我听了沉默下来,吴宏说得当然有道理,但我心底的疑问却更加重了,要是这样的话,岂不是又出现了一种凶险之物,还是在这黑暗阴冷的水底?这一路上碰到的东西还没弄明白,水下又出了变故,到底这层叠的群山中有多少奇诡凶恶的神秘之物?看看车窗外面雨帘后模糊黑暗的荒山,我心中充满了阵阵恐惧。

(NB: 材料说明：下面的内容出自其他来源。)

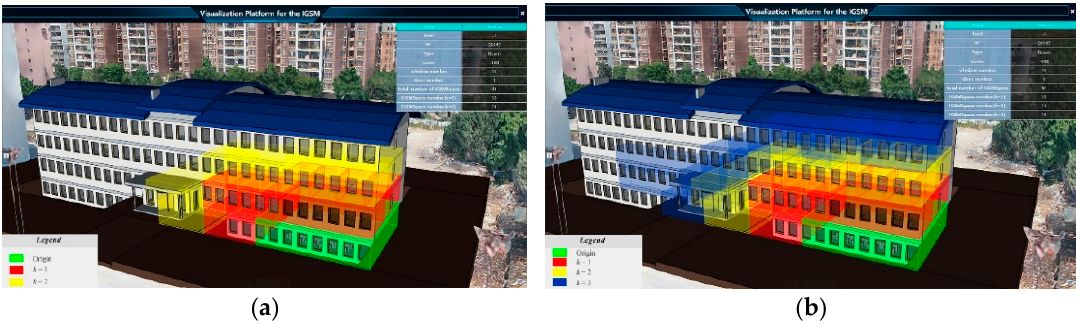
Figure 17. Result of adjacent analysis in the virtual globe (sample data from Table 2. Office Building) ( a ). Result of adjacent analysis on the same floor ( b ). Result of adjacent analysis on the adjacent floor ( c ).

吴宏显然也是这样想的,他好像怕吓着我一样轻轻地说:“也不要太担心,不过情况确实越来越古怪了。我觉得路上碰到那东西和这水底的玩意应该不是一路的,如果我的推测是正确的,绿眼的怪物确实跃入了水中,不知是仓皇之间的无奈之举还是习性使然,前者我估计它必死无疑,如果是后者,在这暗无天日的深潭之下,它怎么生存?水底的东西又是什么?看来这高山深水中还又非常复杂的秘密,来时想过会有异数,但却没想到是这样凶险莫测。后面的行程你我一定要小心行事,稍有不慎可能就有性命之忧,尤其是到了村中,你说话可要留神,字字斟酌,不能随意了。”
我点点头。事到如今只能这样了,从现在的情况来看,小叔估计凶多吉少,我心中反复祈祷小叔千万不要坠入这水中,现在看来碰上那绿眼的怪我至少还能跑,虽说一路上被它惊吓得不轻,但没有伤害我们,或者说没有伤害成。但水里就不一样了,这想跑都没地方跑的地方,难道还能有命吗?
吴宏看我脸色严峻,面容凝重,长舒了一口气后道:“行了,多想无益,走一步看一步、见机行事吧。现在先去村庄找罗耀宗再说。”